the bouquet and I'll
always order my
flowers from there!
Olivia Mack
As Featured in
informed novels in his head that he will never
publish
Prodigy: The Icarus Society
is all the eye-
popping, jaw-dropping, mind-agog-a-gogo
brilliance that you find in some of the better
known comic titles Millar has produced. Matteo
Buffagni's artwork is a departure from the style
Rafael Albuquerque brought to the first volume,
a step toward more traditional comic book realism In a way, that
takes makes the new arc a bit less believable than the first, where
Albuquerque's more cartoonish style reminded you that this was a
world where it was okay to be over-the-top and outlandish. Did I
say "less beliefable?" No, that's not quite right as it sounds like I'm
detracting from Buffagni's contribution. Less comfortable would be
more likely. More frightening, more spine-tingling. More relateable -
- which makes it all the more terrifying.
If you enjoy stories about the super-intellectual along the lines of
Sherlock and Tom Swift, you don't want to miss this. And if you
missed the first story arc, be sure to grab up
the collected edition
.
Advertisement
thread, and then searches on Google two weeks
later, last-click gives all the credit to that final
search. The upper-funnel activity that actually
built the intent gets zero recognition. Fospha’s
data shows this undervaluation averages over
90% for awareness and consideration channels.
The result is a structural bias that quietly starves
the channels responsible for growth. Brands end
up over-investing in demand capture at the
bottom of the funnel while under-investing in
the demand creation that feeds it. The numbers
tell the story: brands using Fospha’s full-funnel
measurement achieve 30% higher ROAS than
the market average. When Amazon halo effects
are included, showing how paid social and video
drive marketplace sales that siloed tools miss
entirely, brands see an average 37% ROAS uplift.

--

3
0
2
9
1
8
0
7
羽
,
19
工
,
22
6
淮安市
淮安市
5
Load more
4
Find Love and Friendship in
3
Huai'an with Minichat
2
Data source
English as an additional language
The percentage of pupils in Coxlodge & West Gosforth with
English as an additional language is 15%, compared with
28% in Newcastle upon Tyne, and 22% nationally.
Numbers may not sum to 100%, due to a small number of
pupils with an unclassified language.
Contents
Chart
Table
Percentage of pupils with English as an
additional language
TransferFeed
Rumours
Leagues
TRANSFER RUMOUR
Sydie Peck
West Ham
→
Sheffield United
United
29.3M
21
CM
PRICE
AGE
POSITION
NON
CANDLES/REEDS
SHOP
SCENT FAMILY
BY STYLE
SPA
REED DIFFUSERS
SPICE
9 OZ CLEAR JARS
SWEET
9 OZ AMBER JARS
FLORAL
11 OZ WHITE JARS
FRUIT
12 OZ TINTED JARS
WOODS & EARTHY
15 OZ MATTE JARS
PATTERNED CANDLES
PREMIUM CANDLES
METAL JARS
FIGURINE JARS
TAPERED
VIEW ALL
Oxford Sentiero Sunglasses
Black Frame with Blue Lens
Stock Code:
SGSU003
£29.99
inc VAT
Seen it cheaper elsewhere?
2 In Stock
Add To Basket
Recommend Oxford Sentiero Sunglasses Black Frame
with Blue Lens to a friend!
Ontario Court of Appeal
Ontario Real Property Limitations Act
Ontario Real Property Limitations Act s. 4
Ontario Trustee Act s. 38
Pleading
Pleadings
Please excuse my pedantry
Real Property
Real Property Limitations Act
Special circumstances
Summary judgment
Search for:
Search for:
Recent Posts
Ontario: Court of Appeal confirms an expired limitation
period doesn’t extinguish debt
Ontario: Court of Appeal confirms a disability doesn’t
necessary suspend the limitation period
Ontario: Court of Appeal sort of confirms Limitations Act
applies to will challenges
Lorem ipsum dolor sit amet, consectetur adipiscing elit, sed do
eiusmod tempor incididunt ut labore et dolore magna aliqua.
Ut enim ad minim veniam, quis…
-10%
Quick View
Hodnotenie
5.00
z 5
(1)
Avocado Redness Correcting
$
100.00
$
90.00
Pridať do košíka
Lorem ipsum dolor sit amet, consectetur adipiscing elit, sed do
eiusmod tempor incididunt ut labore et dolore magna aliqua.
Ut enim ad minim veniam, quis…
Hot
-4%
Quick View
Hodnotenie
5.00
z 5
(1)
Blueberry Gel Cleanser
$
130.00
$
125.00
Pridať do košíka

▶ **DIRECTIVE**
Each line above where the word "story" occurs should be returned in full.

▶ **EXERCISE RESULT**
missed the first story arc, be sure to grab up
tell the story: brands using Fospha’s full-funnel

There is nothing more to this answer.